During the Cold War, stability depended on nuclear deterrence and MAD (Mutually Assured Destruction), based on creating a strategic force that it invulnerable to a first strike from Russia and vice-versa. The problem is that this equation does not provide faultless security from a mad leader, an accident, or a miscalculation from either side.
Thus, decades of arms control and reduction and “confidence building measures” have tried to mitigate against these “unforeseen contingencies.” The platform here is silent on these issues but these approaches have been an integral element in Obama’s strategy and that of almost all past presidents, though it seems to be threatened by an unstable and ignorant Trump.

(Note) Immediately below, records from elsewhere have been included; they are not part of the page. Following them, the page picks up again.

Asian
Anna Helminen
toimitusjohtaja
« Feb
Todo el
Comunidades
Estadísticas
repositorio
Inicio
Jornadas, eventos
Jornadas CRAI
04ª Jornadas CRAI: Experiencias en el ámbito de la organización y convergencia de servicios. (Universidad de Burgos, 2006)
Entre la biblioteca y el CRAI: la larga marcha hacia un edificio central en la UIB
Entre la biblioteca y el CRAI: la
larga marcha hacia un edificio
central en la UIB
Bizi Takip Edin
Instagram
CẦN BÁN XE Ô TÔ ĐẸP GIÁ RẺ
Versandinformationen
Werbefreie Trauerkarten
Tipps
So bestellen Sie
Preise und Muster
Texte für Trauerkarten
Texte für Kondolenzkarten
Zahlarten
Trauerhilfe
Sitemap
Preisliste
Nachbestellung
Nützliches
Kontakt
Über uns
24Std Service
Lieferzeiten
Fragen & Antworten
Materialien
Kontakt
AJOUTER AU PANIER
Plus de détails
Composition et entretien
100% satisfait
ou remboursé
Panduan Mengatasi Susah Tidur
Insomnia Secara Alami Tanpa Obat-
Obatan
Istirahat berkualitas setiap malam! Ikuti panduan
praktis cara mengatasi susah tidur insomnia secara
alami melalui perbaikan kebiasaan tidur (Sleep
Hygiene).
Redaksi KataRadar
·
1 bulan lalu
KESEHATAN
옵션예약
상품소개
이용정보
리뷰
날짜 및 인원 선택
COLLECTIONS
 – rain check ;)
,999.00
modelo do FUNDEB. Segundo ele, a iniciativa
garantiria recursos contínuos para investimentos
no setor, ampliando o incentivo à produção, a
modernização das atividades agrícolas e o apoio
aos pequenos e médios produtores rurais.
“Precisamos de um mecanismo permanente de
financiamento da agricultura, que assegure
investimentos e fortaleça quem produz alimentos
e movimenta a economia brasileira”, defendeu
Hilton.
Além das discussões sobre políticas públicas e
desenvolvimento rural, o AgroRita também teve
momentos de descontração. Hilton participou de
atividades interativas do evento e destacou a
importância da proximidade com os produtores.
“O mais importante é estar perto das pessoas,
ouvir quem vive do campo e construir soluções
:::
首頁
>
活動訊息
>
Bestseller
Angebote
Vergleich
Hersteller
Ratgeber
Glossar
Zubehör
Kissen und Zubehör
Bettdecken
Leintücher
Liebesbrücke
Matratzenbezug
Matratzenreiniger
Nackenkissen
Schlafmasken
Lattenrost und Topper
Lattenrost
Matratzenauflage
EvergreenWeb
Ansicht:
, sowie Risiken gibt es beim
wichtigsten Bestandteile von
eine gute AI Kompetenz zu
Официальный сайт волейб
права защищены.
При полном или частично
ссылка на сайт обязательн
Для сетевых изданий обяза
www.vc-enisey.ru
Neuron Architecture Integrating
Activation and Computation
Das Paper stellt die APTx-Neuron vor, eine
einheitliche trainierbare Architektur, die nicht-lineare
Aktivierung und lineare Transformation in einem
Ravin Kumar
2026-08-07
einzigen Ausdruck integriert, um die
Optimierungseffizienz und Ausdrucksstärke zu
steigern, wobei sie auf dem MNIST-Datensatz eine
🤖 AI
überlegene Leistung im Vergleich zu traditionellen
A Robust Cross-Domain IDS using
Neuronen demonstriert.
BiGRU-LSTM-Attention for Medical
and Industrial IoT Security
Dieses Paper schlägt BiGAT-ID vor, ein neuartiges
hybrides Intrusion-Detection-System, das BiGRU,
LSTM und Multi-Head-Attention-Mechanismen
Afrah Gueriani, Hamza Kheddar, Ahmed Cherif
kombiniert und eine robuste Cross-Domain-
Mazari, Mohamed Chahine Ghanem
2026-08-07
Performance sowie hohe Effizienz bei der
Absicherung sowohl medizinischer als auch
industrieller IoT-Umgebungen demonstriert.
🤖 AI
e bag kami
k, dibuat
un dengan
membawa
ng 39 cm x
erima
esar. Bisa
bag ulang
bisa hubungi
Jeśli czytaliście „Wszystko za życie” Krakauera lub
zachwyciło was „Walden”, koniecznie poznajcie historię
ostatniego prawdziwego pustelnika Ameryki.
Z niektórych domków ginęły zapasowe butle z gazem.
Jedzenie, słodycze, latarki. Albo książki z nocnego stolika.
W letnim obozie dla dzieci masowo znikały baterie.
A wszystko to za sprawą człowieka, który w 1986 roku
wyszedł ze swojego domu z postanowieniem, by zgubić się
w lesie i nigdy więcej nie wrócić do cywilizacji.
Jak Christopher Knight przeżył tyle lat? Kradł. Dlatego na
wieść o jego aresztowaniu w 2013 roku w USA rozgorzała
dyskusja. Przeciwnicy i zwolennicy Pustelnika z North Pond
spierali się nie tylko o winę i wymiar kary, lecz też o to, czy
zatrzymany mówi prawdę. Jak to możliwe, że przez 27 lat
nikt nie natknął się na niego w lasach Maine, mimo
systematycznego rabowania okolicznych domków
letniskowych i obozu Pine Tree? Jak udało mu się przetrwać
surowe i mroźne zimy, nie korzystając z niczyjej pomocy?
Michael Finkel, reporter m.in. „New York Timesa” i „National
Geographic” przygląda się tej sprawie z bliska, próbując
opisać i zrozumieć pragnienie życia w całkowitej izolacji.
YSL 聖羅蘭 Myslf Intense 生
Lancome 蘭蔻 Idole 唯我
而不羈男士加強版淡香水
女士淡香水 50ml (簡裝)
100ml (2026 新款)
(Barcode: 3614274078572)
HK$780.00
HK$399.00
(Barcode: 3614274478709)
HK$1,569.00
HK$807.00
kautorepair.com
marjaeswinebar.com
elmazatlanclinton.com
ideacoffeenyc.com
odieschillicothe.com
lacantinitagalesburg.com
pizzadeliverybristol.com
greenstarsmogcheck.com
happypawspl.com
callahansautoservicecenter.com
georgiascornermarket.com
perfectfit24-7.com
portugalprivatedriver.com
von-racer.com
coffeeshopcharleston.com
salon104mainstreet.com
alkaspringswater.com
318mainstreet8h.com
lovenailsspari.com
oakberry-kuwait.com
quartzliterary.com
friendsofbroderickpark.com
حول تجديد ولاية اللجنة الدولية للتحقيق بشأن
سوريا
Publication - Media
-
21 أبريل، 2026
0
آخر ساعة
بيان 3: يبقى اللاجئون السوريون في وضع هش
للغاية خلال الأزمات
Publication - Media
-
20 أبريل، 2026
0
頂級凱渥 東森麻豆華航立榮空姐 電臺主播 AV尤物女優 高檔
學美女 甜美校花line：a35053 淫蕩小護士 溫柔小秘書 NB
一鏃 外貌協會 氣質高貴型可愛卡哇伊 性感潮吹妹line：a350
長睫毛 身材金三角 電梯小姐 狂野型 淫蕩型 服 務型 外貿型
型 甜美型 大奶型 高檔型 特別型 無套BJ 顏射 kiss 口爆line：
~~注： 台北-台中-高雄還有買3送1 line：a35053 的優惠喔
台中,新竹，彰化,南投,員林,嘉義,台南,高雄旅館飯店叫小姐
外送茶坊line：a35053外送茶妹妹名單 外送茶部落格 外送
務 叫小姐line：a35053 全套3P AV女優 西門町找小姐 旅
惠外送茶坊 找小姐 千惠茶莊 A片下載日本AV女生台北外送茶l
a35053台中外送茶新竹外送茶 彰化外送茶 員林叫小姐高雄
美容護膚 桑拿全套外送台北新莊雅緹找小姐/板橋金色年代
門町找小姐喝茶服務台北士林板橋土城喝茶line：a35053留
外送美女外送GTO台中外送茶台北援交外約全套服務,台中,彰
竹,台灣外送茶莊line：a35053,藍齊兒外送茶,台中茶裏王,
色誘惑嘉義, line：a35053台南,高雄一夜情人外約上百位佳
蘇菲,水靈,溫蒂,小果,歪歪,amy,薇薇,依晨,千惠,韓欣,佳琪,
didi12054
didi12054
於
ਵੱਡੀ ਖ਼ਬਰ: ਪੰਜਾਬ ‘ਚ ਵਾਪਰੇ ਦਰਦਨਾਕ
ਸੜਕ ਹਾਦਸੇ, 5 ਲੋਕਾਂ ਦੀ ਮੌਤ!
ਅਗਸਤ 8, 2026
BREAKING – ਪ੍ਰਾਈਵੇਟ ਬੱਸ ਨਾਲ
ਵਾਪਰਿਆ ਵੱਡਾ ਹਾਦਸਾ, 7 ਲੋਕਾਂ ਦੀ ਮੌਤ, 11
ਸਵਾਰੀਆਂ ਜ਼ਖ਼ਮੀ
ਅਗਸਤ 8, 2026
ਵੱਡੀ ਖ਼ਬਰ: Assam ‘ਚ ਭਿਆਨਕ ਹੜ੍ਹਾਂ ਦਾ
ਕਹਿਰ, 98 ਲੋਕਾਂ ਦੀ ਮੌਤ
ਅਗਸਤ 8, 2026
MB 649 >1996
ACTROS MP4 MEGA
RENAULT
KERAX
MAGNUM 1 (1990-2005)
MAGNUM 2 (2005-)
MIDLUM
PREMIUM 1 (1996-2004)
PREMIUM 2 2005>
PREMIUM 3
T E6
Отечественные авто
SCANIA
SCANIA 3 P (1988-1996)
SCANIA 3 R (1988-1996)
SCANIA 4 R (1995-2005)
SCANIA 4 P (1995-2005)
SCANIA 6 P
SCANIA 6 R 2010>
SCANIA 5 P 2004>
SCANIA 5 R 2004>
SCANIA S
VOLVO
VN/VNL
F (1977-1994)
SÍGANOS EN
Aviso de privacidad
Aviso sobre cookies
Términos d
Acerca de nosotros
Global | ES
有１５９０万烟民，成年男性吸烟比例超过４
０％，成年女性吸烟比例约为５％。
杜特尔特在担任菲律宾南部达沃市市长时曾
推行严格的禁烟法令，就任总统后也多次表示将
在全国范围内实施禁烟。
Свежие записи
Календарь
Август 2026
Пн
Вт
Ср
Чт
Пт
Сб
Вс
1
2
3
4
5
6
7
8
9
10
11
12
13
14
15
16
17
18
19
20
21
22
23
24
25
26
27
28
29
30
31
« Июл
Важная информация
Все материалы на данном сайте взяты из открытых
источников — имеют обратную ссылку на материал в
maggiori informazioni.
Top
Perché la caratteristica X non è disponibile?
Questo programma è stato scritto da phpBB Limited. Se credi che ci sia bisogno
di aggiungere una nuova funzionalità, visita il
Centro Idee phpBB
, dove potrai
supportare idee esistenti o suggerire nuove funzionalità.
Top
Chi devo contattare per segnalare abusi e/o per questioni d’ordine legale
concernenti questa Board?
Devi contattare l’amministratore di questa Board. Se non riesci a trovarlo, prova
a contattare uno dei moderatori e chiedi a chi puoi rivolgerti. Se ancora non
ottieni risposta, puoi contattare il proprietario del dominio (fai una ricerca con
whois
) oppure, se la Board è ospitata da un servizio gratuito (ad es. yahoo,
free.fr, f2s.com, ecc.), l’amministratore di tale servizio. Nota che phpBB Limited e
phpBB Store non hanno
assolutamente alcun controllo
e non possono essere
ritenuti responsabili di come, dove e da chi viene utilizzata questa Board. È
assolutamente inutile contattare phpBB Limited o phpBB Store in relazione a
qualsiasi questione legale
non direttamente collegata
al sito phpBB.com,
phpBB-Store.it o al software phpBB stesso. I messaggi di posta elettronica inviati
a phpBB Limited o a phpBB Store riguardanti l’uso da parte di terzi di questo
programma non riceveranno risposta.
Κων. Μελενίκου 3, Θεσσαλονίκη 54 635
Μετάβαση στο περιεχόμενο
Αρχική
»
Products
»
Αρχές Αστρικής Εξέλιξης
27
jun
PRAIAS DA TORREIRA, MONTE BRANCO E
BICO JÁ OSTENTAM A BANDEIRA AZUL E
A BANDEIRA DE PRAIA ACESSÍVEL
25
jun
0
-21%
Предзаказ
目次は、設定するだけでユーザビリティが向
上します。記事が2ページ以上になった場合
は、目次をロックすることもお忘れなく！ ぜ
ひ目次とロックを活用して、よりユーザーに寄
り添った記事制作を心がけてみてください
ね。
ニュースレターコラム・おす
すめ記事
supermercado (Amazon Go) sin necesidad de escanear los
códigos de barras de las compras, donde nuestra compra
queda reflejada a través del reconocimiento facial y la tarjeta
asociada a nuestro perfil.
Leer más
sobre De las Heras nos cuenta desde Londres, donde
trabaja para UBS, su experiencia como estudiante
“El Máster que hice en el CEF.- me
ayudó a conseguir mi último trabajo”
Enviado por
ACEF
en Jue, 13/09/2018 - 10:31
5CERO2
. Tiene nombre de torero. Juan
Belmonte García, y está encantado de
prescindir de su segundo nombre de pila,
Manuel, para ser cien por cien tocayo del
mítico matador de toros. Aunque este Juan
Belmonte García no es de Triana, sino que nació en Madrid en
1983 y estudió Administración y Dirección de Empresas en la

Perhaps the most specific platform statement of nuclear policy was: “Democrats will also seek new opportunities for further arms control and avoid taking steps that create incentives for the expansion of existing nuclear weapons programs. To this end, we will work to reduce excessive spending on nuclear weapons-related programs that are projected to cost $1 trillion over the next 30 years.” What is needed as a key element to stabilize and reduce nuclear weapons is not only not create incentives for fewer weapons, but also to undertake urgent efforts to have agreements that aim to reduce instability and mistakes and to create a environment that lessens the chances of mistakes. There is room now to reduce on all sides the “hair triggers” on such weapons and create added confidence building frameworks to reduce the possibility of accidental use.
The Trump Republicans do not even think about nuclear issues as a national security priority and even threaten to use such weapons under the most irresponsible conditions imaginable – when our key vital interests are not at stake, as a first strike force against forces that do not have such weapons, and even when our nation vital survival is not threatened.